The following features and improvements are planned for future versions of PrivacyChatBoX:
-
Database Encryption: Currently, the database stores data in plaintext. Future versions will implement end-to-end encryption for sensitive data in the database to enhance security.
-
Chat Interface Optimization: Improve the chat interface performance and responsiveness, including faster message rendering and reduced latency for long conversations.
-
Multi-modal AI Support: Expand capabilities to handle image, audio, and video inputs/outputs with privacy-preserving processing for all media types.
-
Advanced RAG Implementation: Add Retrieval-Augmented Generation capabilities with local vector databases for organizational knowledge bases, with privacy-aware embedding generation.
-
Federated Learning Integration: Implement privacy-preserving model fine-tuning using federated learning techniques to improve AI responses without compromising user data.
-
Enterprise SSO Integration: Expand authentication options to support additional enterprise SSO providers beyond Azure AD, including Okta, Auth0, and Google Workspace.
-
Compliance Reporting: Implement automated compliance reporting for privacy regulations like GDPR, HIPAA, and CCPA with audit trails for all AI interactions.

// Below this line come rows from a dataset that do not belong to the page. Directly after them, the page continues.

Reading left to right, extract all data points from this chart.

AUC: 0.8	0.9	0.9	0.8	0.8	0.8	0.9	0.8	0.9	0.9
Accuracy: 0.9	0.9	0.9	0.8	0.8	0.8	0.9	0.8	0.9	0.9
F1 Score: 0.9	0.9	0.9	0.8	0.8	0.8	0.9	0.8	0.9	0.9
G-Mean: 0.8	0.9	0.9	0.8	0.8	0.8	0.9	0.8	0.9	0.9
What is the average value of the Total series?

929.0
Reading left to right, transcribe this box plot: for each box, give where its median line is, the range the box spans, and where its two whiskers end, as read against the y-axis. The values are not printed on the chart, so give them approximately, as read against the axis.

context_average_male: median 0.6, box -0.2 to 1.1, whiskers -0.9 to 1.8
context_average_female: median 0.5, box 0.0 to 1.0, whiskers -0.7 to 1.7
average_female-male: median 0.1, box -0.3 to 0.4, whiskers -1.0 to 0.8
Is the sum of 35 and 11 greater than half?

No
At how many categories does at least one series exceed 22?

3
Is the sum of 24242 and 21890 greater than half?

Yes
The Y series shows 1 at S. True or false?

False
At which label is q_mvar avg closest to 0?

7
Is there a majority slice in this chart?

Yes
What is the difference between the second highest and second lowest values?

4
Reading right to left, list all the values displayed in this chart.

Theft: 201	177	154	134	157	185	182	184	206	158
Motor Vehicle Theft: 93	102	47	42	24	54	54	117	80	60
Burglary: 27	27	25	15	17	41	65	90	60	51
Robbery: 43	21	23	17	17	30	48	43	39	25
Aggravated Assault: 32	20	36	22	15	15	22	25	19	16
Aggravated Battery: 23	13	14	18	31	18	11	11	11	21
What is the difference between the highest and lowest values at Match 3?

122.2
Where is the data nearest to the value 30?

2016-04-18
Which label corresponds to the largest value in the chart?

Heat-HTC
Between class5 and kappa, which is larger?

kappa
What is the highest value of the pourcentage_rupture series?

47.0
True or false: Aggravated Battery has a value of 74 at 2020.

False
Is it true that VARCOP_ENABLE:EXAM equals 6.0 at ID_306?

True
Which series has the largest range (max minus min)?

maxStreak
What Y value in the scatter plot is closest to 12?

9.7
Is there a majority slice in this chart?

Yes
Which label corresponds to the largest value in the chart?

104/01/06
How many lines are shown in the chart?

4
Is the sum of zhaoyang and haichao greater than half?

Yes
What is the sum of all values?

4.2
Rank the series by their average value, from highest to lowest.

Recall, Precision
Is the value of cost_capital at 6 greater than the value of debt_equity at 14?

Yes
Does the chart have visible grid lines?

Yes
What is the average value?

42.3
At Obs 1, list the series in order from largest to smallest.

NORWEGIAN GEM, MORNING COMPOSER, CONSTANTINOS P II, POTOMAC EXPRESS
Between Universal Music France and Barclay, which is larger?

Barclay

Here are some screenshots showing the various interfaces of the PrivacyChatBoX application:
The welcome screen with login form and key features overview
The chat interface showing privacy protection in action with anonymized phone number
AI model configuration settings with API key management
Custom regex pattern configuration for privacy scanning
Conversation history with privacy alert indicators
This project is licensed under a dual-license model:
- Free for personal, educational, research, and non-profit use
- Permission to use, modify, and redistribute for non-commercial purposes
- Must include original copyright notice and license terms
- Contributions back to the project welcome under same license terms
- Requires a paid commercial license for any business or revenue-generating applications
- Contact the copyright holders for commercial licensing options and pricing
- Enterprise support and customization available under commercial agreements
The full license terms are available in the LICENSE.md file, which includes all conditions, disclaimers, and limitations. This dual-licensing approach helps maintain the project's sustainable development while providing free access for non-commercial users.
DISCLAIMER: This software is provided "AS IS" without warranty of any kind. Use at your own risk. The developers assume no liability for any damages or losses resulting from the use of this software.